Directions:
Look through the lines below, find those with the word "Statcast", and copy them.

[Page segmentation data]
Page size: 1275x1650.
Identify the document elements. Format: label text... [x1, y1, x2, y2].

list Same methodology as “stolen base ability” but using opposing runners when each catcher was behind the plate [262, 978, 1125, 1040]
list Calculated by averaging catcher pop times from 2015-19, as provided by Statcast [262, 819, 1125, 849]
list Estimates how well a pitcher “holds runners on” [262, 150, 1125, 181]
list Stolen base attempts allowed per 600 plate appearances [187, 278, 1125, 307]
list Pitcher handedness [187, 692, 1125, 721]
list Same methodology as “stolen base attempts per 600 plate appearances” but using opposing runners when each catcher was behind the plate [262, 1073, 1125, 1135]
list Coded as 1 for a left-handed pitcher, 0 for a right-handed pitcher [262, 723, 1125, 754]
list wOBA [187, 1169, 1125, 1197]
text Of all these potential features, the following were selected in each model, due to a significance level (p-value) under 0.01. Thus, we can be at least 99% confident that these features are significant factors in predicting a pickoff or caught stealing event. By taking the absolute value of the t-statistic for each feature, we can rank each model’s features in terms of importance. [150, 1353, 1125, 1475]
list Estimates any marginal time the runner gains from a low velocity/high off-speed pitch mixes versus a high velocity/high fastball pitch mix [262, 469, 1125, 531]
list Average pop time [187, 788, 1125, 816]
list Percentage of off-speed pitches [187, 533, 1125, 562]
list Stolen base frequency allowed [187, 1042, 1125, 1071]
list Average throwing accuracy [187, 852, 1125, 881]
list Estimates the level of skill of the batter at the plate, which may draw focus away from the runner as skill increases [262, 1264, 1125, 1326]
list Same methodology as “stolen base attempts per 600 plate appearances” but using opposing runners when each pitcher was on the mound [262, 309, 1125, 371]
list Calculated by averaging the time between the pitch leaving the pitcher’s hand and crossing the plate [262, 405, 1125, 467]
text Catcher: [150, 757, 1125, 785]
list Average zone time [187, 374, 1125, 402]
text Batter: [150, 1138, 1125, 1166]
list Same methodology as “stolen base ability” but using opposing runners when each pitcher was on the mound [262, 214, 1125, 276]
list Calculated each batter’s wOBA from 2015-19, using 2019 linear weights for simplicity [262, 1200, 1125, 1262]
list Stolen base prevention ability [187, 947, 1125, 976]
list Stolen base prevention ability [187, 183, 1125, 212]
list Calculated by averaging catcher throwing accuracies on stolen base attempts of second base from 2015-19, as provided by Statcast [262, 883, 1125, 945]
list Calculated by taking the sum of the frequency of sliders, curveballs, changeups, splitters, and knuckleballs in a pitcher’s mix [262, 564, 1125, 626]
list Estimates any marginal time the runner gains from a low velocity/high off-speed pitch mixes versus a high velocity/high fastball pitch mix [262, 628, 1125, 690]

...

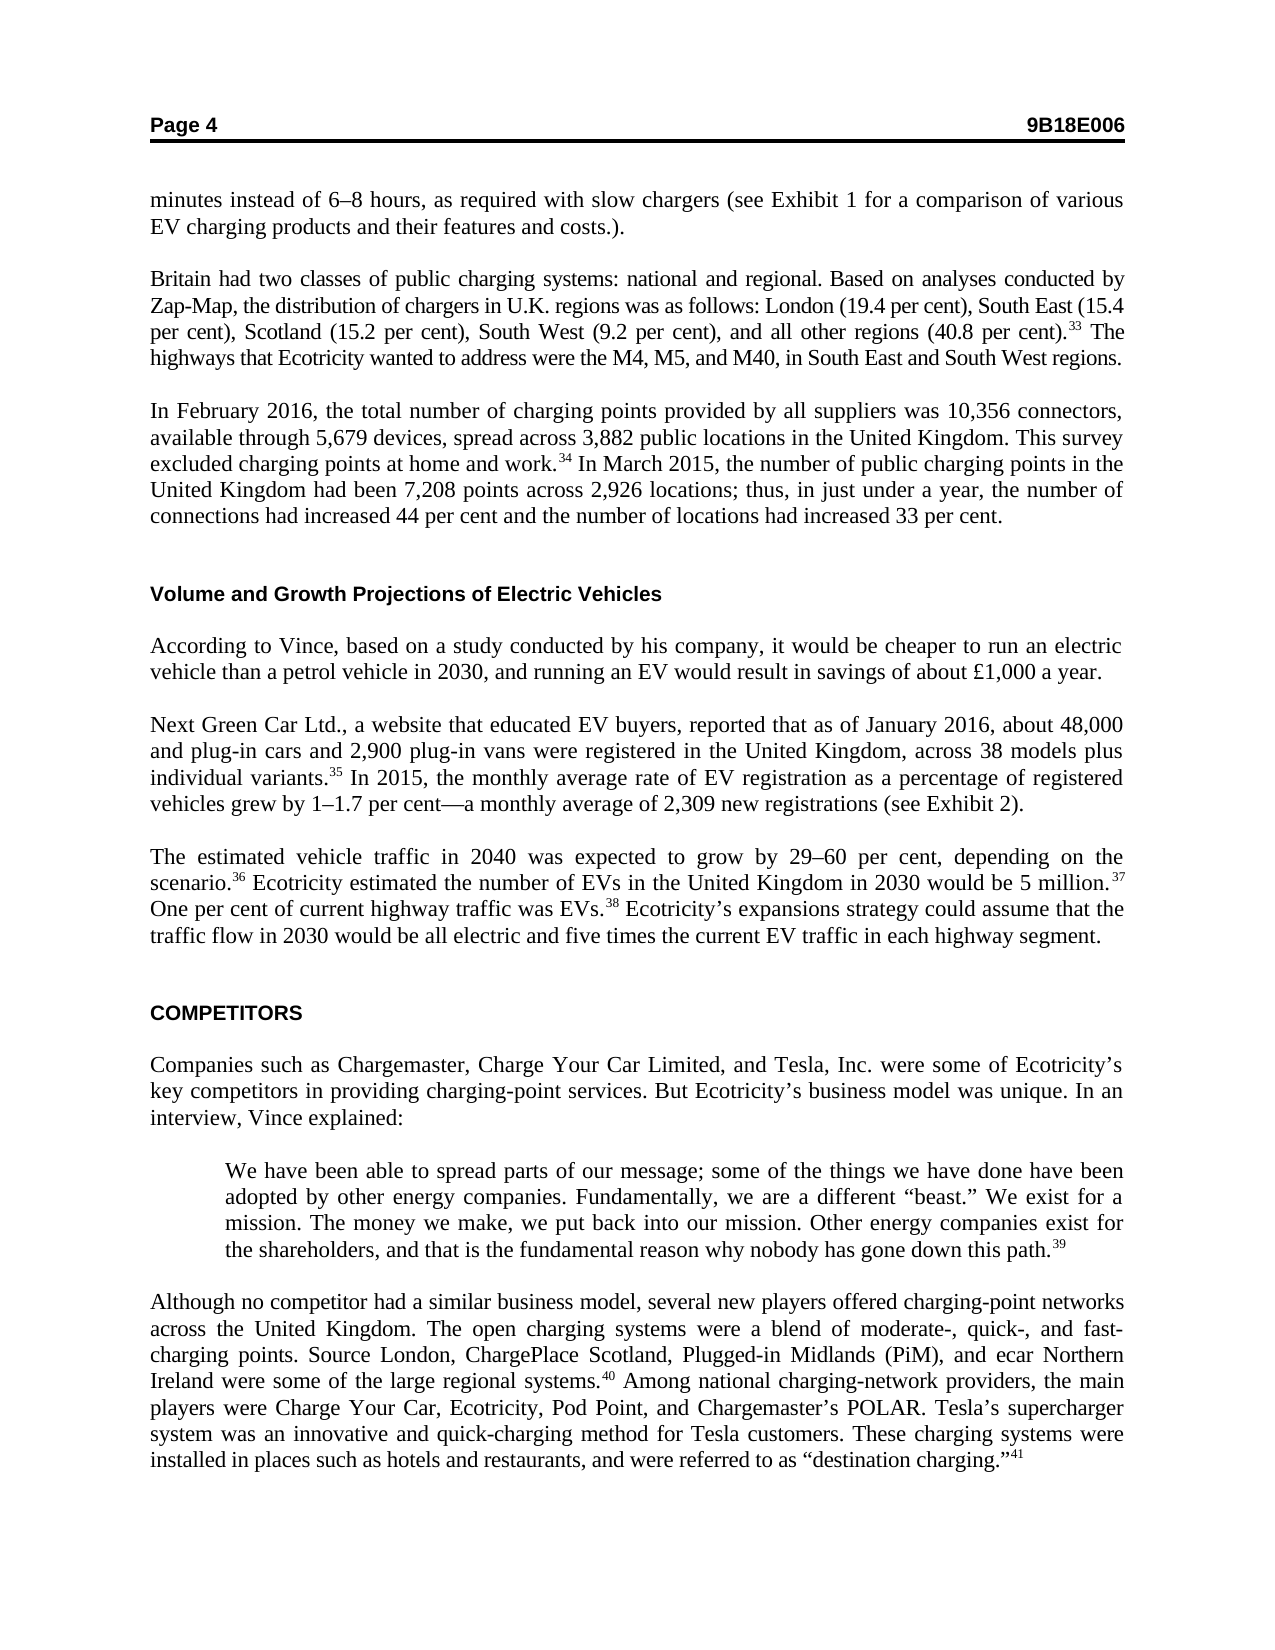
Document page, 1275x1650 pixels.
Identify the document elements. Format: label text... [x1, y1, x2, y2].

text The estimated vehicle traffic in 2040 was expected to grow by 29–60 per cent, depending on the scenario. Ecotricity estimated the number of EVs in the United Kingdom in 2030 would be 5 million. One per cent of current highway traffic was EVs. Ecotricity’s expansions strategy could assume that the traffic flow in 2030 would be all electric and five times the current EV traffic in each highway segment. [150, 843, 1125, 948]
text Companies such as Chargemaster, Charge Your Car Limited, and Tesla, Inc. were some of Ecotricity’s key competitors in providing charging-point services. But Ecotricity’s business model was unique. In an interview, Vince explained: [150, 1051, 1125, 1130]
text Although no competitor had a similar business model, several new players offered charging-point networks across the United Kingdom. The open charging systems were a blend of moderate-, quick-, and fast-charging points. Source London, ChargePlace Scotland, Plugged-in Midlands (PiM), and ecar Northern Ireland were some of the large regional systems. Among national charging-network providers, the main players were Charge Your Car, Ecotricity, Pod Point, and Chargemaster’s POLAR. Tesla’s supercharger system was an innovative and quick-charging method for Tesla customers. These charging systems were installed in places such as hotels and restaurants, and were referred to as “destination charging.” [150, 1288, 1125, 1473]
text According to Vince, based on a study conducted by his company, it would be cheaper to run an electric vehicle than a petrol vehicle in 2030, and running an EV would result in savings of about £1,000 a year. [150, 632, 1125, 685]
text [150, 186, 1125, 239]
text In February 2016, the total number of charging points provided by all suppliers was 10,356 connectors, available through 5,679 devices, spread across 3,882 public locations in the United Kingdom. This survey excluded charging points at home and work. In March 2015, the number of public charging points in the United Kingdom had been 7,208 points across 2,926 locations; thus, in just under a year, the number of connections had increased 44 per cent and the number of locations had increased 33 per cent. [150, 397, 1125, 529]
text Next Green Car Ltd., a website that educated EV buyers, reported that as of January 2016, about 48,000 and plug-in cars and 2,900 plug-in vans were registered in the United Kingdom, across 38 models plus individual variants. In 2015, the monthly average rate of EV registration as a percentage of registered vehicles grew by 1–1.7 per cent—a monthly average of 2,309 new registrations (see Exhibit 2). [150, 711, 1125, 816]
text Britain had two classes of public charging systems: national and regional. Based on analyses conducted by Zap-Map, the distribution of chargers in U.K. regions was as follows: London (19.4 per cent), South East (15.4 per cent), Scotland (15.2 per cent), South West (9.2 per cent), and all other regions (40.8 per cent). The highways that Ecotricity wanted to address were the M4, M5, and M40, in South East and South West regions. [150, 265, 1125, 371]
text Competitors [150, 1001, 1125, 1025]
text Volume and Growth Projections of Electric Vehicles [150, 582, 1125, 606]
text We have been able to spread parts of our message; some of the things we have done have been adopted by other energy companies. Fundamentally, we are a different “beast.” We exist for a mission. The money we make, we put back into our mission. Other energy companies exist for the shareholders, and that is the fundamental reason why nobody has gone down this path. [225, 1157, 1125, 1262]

...

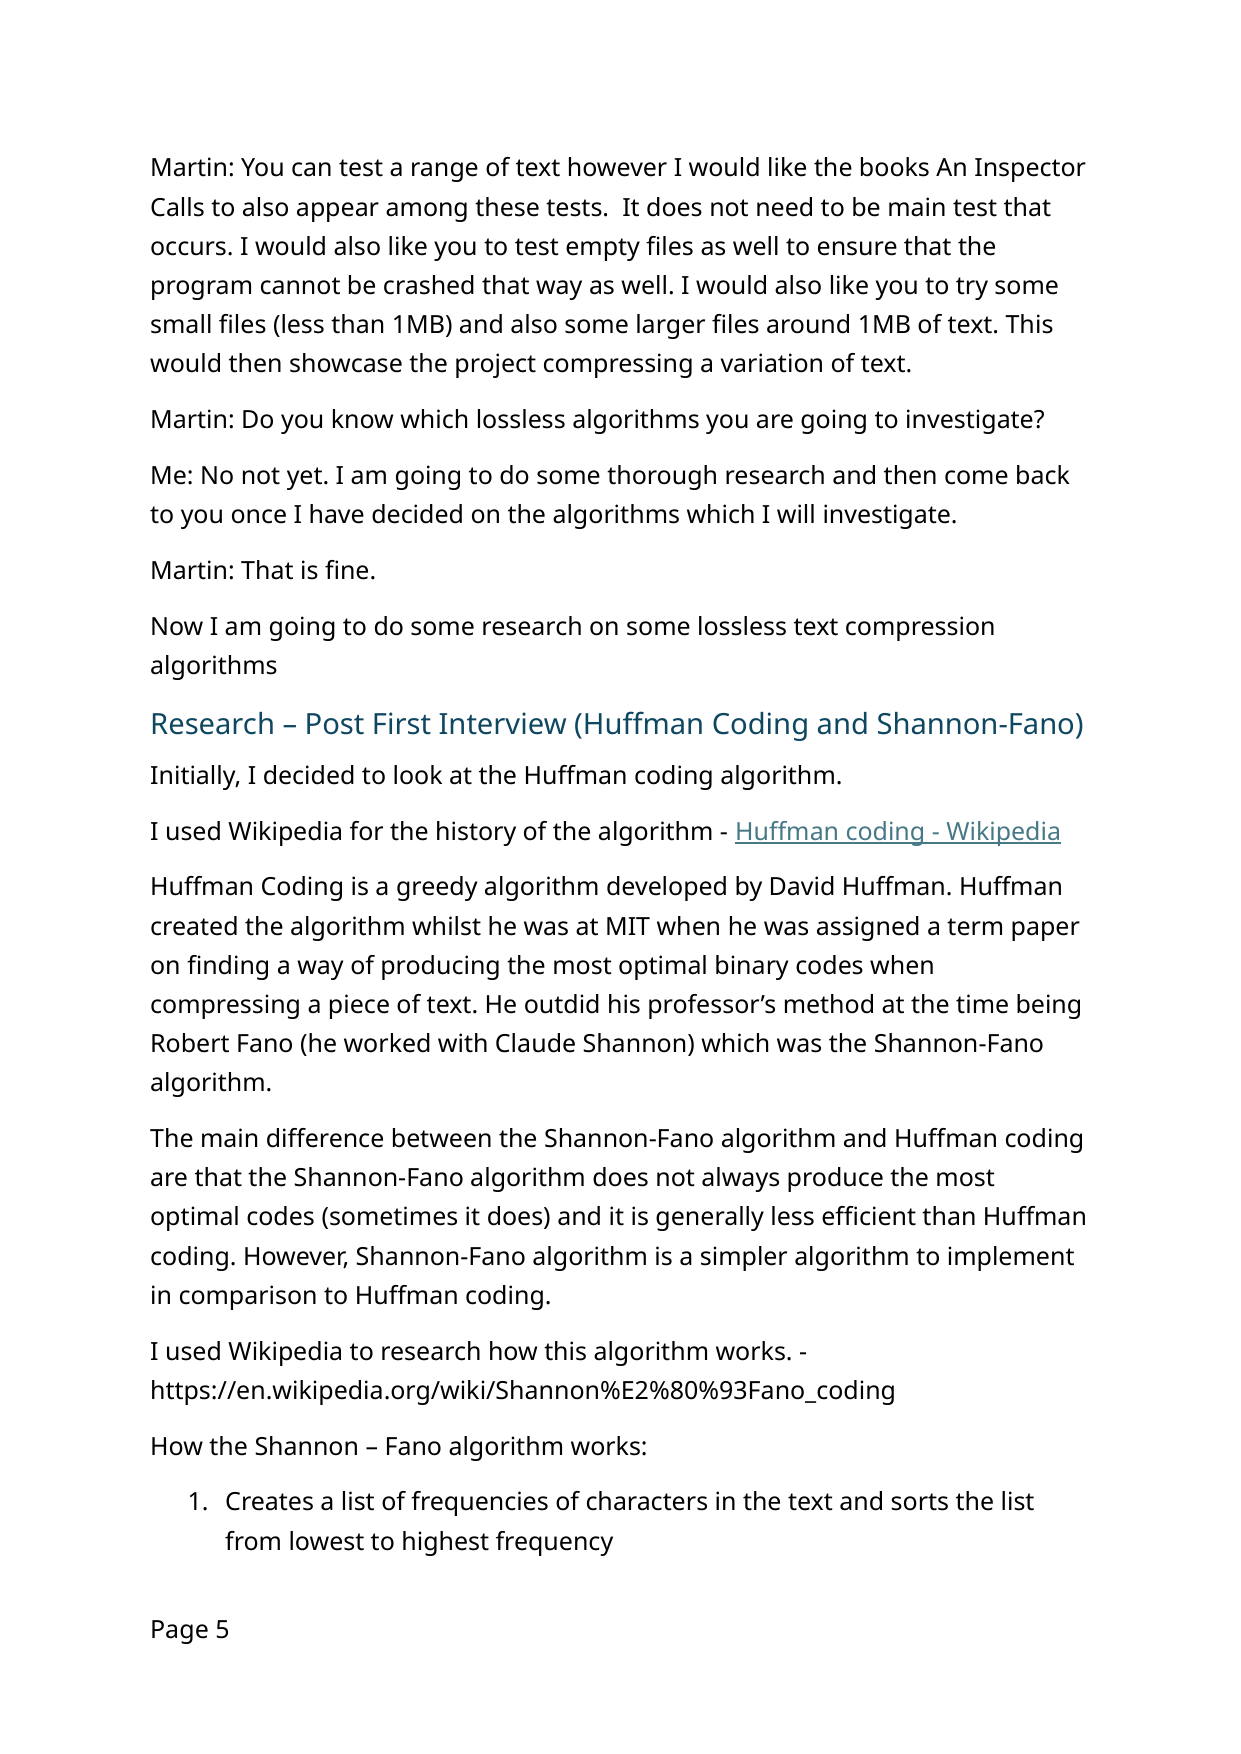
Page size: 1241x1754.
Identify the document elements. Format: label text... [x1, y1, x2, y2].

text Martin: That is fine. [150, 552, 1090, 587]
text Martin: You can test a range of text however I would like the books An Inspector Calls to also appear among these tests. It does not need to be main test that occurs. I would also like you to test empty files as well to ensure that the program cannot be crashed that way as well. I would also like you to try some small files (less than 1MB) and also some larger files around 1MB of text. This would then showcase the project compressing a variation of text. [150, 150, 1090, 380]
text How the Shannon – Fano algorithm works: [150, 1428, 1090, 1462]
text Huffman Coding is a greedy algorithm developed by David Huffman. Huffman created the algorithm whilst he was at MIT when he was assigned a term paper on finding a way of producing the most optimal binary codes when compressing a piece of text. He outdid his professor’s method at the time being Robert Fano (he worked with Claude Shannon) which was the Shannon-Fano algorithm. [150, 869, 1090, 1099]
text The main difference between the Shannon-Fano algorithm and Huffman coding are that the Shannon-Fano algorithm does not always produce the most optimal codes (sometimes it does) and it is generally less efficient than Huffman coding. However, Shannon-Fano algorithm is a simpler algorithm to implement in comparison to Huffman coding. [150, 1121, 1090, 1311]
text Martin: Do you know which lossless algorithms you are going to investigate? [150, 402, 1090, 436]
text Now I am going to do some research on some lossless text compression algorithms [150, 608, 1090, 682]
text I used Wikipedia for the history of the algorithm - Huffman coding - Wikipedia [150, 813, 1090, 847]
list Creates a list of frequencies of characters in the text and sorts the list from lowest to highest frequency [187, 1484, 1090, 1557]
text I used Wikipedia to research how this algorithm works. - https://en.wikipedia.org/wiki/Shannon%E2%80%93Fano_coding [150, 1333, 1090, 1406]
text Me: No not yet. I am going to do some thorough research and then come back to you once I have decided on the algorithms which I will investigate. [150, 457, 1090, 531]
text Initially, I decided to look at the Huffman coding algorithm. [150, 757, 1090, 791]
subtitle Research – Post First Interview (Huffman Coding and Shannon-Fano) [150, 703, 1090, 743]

Your response:
list Calculated by averaging catcher pop times from 2015-19, as provided by Statcast [262, 819, 1125, 849]
list Calculated by averaging catcher throwing accuracies on stolen base attempts of second base from 2015-19, as provided by Statcast [262, 883, 1125, 945]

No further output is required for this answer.